Costumeiramente se traçam os contornos de ciências que guardam afinidade com o direito penal assim definido, como a filosofia, a história, a sociologia, a economia. Numa redução maior, usualmente se passa à consideração das principais correntes filosóficas específicas no estudo do crime e, por fim, o espaço mais extenso é dedicado à chamada “teoria do crime”.

Com acentuada freqüência as ciências vistas como próximas do direito são tomadas por saberes auxiliares, com o papel de apoiar o jurista na compreensão e na aplicação da norma vigente. A idéia que o mesmo Noronha faz, por exemplo, da vinculação do direito

criminal com a filosofia – aqui já uma filosofia do direito – é emblemática: Vincula-se o direito penal à filosofia do direito, pois esta lhe fornece72 princípios que não só circunscrevem seu âmbito como lhe definem as categorias e conceitos (ibidem: 11).

Outros autores nacionais e estrangeiros seguem uma linha de abordagem que não foge muito à metodologia de: 1) definir o direito penal, identificando-o quase sempre com o dogma vigente; 2) em seguida traçar os contornos de um pano de fundo, representado por outros ramos do conhecimento, em geral tratado como instrumental à disposição do jurista; e 3) depois, e então mais detidamente, mergulhar numa teoria do crime, a qual, fundada precipuamente no ordenamento estatal, delineia a estrutura que sustenta todo o acervo normativo, ou seja, seus pilares fundamentais, seus princípios, seus institutos, sua técnica operacional, as regras de sua interpretação etc..

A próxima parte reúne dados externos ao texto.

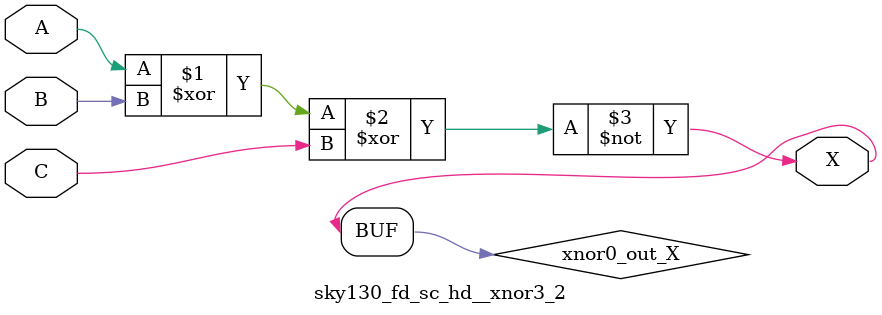
<source format=v>
/*
 * Copyright 2020 The SkyWater PDK Authors
 *
 * Licensed under the Apache License, Version 2.0 (the "License");
 * you may not use this file except in compliance with the License.
 * You may obtain a copy of the License at
 *
 *     https://www.apache.org/licenses/LICENSE-2.0
 *
 * Unless required by applicable law or agreed to in writing, software
 * distributed under the License is distributed on an "AS IS" BASIS,
 * WITHOUT WARRANTIES OR CONDITIONS OF ANY KIND, either express or implied.
 * See the License for the specific language governing permissions and
 * limitations under the License.
 *
 * SPDX-License-Identifier: Apache-2.0
*/


`ifndef SKY130_FD_SC_HD__XNOR3_2_FUNCTIONAL_V
`define SKY130_FD_SC_HD__XNOR3_2_FUNCTIONAL_V

/**
 * xnor3: 3-input exclusive NOR.
 *
 * Verilog simulation functional model.
 */

`timescale 1ns / 1ps
`default_nettype none

`celldefine
module sky130_fd_sc_hd__xnor3_2 (
    X,
    A,
    B,
    C
);

    // Module ports
    output X;
    input  A;
    input  B;
    input  C;

    // Local signals
    wire xnor0_out_X;

    //   Name   Output       Other arguments
    xnor xnor0 (xnor0_out_X, A, B, C        );
    buf  buf0  (X          , xnor0_out_X    );

endmodule
`endcelldefine

`default_nettype wire
`endif  // SKY130_FD_SC_HD__XNOR3_2_FUNCTIONAL_V

</source>
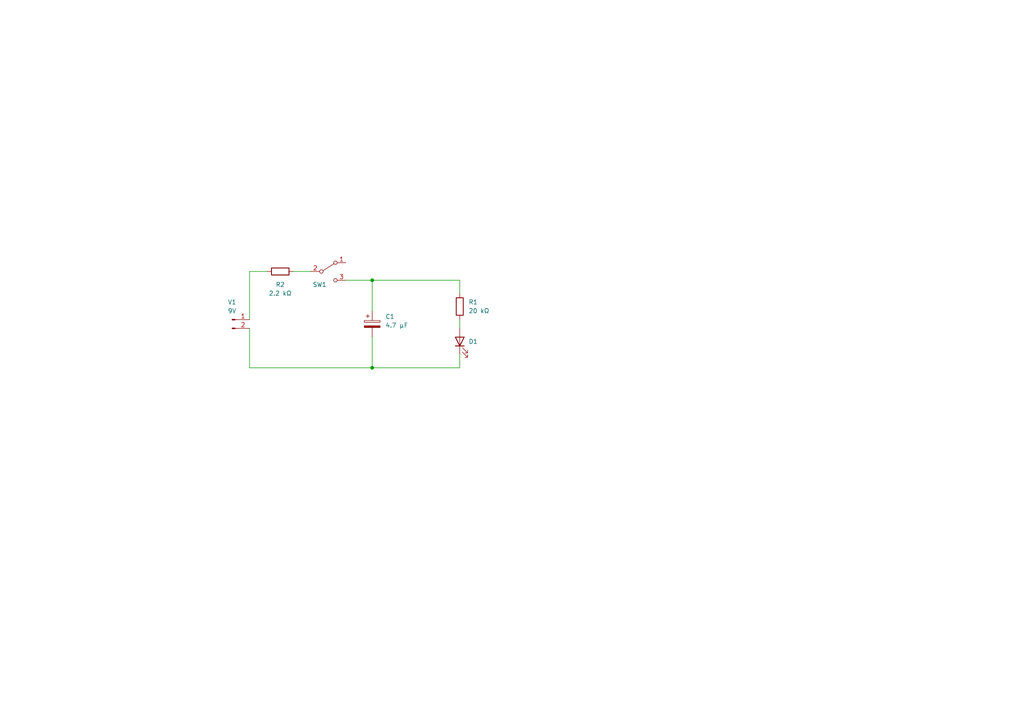
<source format=kicad_sch>
(kicad_sch (version 20211123) (generator eeschema)

  (uuid a3154928-bccd-485f-927c-8e9eb493c859)

  (paper "A4")

  

  (junction (at 107.95 106.68) (diameter 0) (color 0 0 0 0)
    (uuid 1713a78d-7c42-445a-9f8f-42191ff99925)
  )
  (junction (at 107.95 81.28) (diameter 0) (color 0 0 0 0)
    (uuid 6c592bbc-40d8-47e1-b1b2-fa0fc61277f3)
  )

  (wire (pts (xy 72.39 106.68) (xy 107.95 106.68))
    (stroke (width 0) (type default) (color 0 0 0 0))
    (uuid 09c60c31-d801-4f2c-9914-4180cd00bb66)
  )
  (wire (pts (xy 100.33 81.28) (xy 107.95 81.28))
    (stroke (width 0) (type default) (color 0 0 0 0))
    (uuid 24d91bfd-292f-4b6f-9fd0-b0426eace150)
  )
  (wire (pts (xy 107.95 81.28) (xy 107.95 90.17))
    (stroke (width 0) (type default) (color 0 0 0 0))
    (uuid 3ddc35f0-84a7-45c6-b262-c14b9a539dbf)
  )
  (wire (pts (xy 85.09 78.74) (xy 90.17 78.74))
    (stroke (width 0) (type default) (color 0 0 0 0))
    (uuid 3f661116-6300-403d-8719-caac5f204f23)
  )
  (wire (pts (xy 133.35 92.71) (xy 133.35 95.25))
    (stroke (width 0) (type default) (color 0 0 0 0))
    (uuid 5012e27e-9398-4365-970c-efa2b53ad9e5)
  )
  (wire (pts (xy 107.95 97.79) (xy 107.95 106.68))
    (stroke (width 0) (type default) (color 0 0 0 0))
    (uuid 8fba2098-0538-4391-b131-25f9fe4e33ab)
  )
  (wire (pts (xy 133.35 102.87) (xy 133.35 106.68))
    (stroke (width 0) (type default) (color 0 0 0 0))
    (uuid 975b65d7-b1b2-40b7-9d4c-de076933e45a)
  )
  (wire (pts (xy 107.95 81.28) (xy 133.35 81.28))
    (stroke (width 0) (type default) (color 0 0 0 0))
    (uuid b320f3e5-7263-4c5e-9c51-5295e82966b1)
  )
  (wire (pts (xy 72.39 95.25) (xy 72.39 106.68))
    (stroke (width 0) (type default) (color 0 0 0 0))
    (uuid ca49bcbd-0fe4-4375-b442-a1d105655b88)
  )
  (wire (pts (xy 133.35 81.28) (xy 133.35 85.09))
    (stroke (width 0) (type default) (color 0 0 0 0))
    (uuid d970157c-4816-40d3-851b-b37514817130)
  )
  (wire (pts (xy 107.95 106.68) (xy 133.35 106.68))
    (stroke (width 0) (type default) (color 0 0 0 0))
    (uuid da4892b7-776b-4777-a6ea-65a18c638a23)
  )
  (wire (pts (xy 72.39 78.74) (xy 72.39 92.71))
    (stroke (width 0) (type default) (color 0 0 0 0))
    (uuid f35d2d52-f251-452c-9e15-2499ea696f2c)
  )
  (wire (pts (xy 72.39 78.74) (xy 77.47 78.74))
    (stroke (width 0) (type default) (color 0 0 0 0))
    (uuid f806b9cc-1ee8-49cc-9007-70ed6059f8e1)
  )

  (symbol (lib_id "Connector:Conn_01x02_Male") (at 67.31 92.71 0) (unit 1)
    (in_bom yes) (on_board yes)
    (uuid 468156ae-e3a3-48e4-9e94-916cf127ee5b)
    (property "Reference" "V1" (id 0) (at 67.31 87.63 0))
    (property "Value" "9V" (id 1) (at 67.31 90.17 0))
    (property "Footprint" "" (id 2) (at 67.31 92.71 0)
      (effects (font (size 1.27 1.27)) hide)
    )
    (property "Datasheet" "~" (id 3) (at 67.31 92.71 0)
      (effects (font (size 1.27 1.27)) hide)
    )
    (pin "1" (uuid 703649da-5add-4f77-90a3-00480c985cf4))
    (pin "2" (uuid 03d9ef82-8e40-4cb6-9685-f4e667b97ca6))
  )

  (symbol (lib_id "Device:LED") (at 133.35 99.06 90) (unit 1)
    (in_bom yes) (on_board yes)
    (uuid 4f72cea5-efa9-48f5-981a-c122e3d4a04d)
    (property "Reference" "D1" (id 0) (at 135.89 99.06 90)
      (effects (font (size 1.27 1.27)) (justify right))
    )
    (property "Value" "LED" (id 1) (at 137.16 101.9174 90)
      (effects (font (size 1.27 1.27)) (justify right) hide)
    )
    (property "Footprint" "" (id 2) (at 133.35 99.06 0)
      (effects (font (size 1.27 1.27)) hide)
    )
    (property "Datasheet" "~" (id 3) (at 133.35 99.06 0)
      (effects (font (size 1.27 1.27)) hide)
    )
    (pin "1" (uuid ebed0011-3370-4535-a290-fa4899e3cdfd))
    (pin "2" (uuid 16d6a30e-e42c-4b26-bea1-d1afe0384fcf))
  )

  (symbol (lib_id "Device:R") (at 81.28 78.74 90) (unit 1)
    (in_bom yes) (on_board yes)
    (uuid 5358fc30-4de2-4868-a232-d95276dde2cc)
    (property "Reference" "R2" (id 0) (at 81.28 82.55 90))
    (property "Value" "2.2 kΩ" (id 1) (at 81.28 85.09 90))
    (property "Footprint" "" (id 2) (at 81.28 80.518 90)
      (effects (font (size 1.27 1.27)) hide)
    )
    (property "Datasheet" "~" (id 3) (at 81.28 78.74 0)
      (effects (font (size 1.27 1.27)) hide)
    )
    (pin "1" (uuid 1cfd3b6e-ace5-455e-aff8-d5e7280d5903))
    (pin "2" (uuid 1a947803-c78e-4fb9-80a9-7d79479ee3dc))
  )

  (symbol (lib_id "Device:R") (at 133.35 88.9 180) (unit 1)
    (in_bom yes) (on_board yes) (fields_autoplaced)
    (uuid 7c627a89-a4f9-4276-b6cb-26db1cecf39e)
    (property "Reference" "R1" (id 0) (at 135.89 87.6299 0)
      (effects (font (size 1.27 1.27)) (justify right))
    )
    (property "Value" "20 kΩ" (id 1) (at 135.89 90.1699 0)
      (effects (font (size 1.27 1.27)) (justify right))
    )
    (property "Footprint" "" (id 2) (at 135.128 88.9 90)
      (effects (font (size 1.27 1.27)) hide)
    )
    (property "Datasheet" "~" (id 3) (at 133.35 88.9 0)
      (effects (font (size 1.27 1.27)) hide)
    )
    (pin "1" (uuid 6b6238be-78fb-4beb-aff4-6a563133fba1))
    (pin "2" (uuid 45240b48-8539-4415-82a8-c2a1d1a6d0c2))
  )

  (symbol (lib_id "Device:C_Polarized") (at 107.95 93.98 0) (unit 1)
    (in_bom yes) (on_board yes) (fields_autoplaced)
    (uuid 99dc304c-c3d0-4919-b42b-a137f601976d)
    (property "Reference" "C1" (id 0) (at 111.76 91.8209 0)
      (effects (font (size 1.27 1.27)) (justify left))
    )
    (property "Value" "4.7 µF" (id 1) (at 111.76 94.3609 0)
      (effects (font (size 1.27 1.27)) (justify left))
    )
    (property "Footprint" "" (id 2) (at 108.9152 97.79 0)
      (effects (font (size 1.27 1.27)) hide)
    )
    (property "Datasheet" "~" (id 3) (at 107.95 93.98 0)
      (effects (font (size 1.27 1.27)) hide)
    )
    (pin "1" (uuid 67d6559d-770c-44a9-8c2e-39b880140757))
    (pin "2" (uuid 4dcd11cd-baa1-4b19-9dd1-aa233720f39a))
  )

  (symbol (lib_id "Switch:SW_SPDT") (at 95.25 78.74 0) (unit 1)
    (in_bom yes) (on_board yes)
    (uuid d7056355-cd96-4f16-becd-2a0646c62fc5)
    (property "Reference" "SW1" (id 0) (at 92.71 82.55 0))
    (property "Value" "SW_SPDT" (id 1) (at 93.98 85.09 0)
      (effects (font (size 1.27 1.27)) hide)
    )
    (property "Footprint" "" (id 2) (at 95.25 78.74 0)
      (effects (font (size 1.27 1.27)) hide)
    )
    (property "Datasheet" "~" (id 3) (at 95.25 78.74 0)
      (effects (font (size 1.27 1.27)) hide)
    )
    (pin "1" (uuid 3a39d76e-ee9b-4a9e-9359-3f4717896e1f))
    (pin "2" (uuid ae643aa1-7bbf-48f4-9da1-631d0ad6fc4b))
    (pin "3" (uuid 4dab3399-6228-46d5-92f0-8134fcf56a4d))
  )

  (sheet_instances
    (path "/" (page "1"))
  )

  (symbol_instances
    (path "/99dc304c-c3d0-4919-b42b-a137f601976d"
      (reference "C1") (unit 1) (value "4.7 µF") (footprint "")
    )
    (path "/4f72cea5-efa9-48f5-981a-c122e3d4a04d"
      (reference "D1") (unit 1) (value "LED") (footprint "")
    )
    (path "/7c627a89-a4f9-4276-b6cb-26db1cecf39e"
      (reference "R1") (unit 1) (value "20 kΩ") (footprint "")
    )
    (path "/5358fc30-4de2-4868-a232-d95276dde2cc"
      (reference "R2") (unit 1) (value "2.2 kΩ") (footprint "")
    )
    (path "/d7056355-cd96-4f16-becd-2a0646c62fc5"
      (reference "SW1") (unit 1) (value "SW_SPDT") (footprint "")
    )
    (path "/468156ae-e3a3-48e4-9e94-916cf127ee5b"
      (reference "V1") (unit 1) (value "9V") (footprint "")
    )
  )
)

</source>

Esse trabalho se aproxima daquilo que Mascaro classifica como verdadeira tecnologia do direito, opondo-se aos que nele vêem o manejo de uma ciência. Segundo esse autor,

[...] há ferramentas e conceitos jurídicos – amplamente utilizados – que perfazem uma técnica jurídica específica. Por isso, embora não seja possível falar de uma teoria geral de todo o direito em todos os tempos e estruturas, é possível sim falar de uma teoria geral das técnicas do direito das sociedades capitalistas contemporâneas.

Tal teoria geral das técnicas do direito contemporâneo tem o estatuto, na verdade, de uma tecnologia do direito. Não é um conjunto ocasional de técnicas. Não é um amontoado de ferramentas jurídicas. Pelo contrário, é um todo estruturado dessas técnicas, com referências claras, estabilizadas, voltadas a determinados objetivos (Introdução, 2007: 64).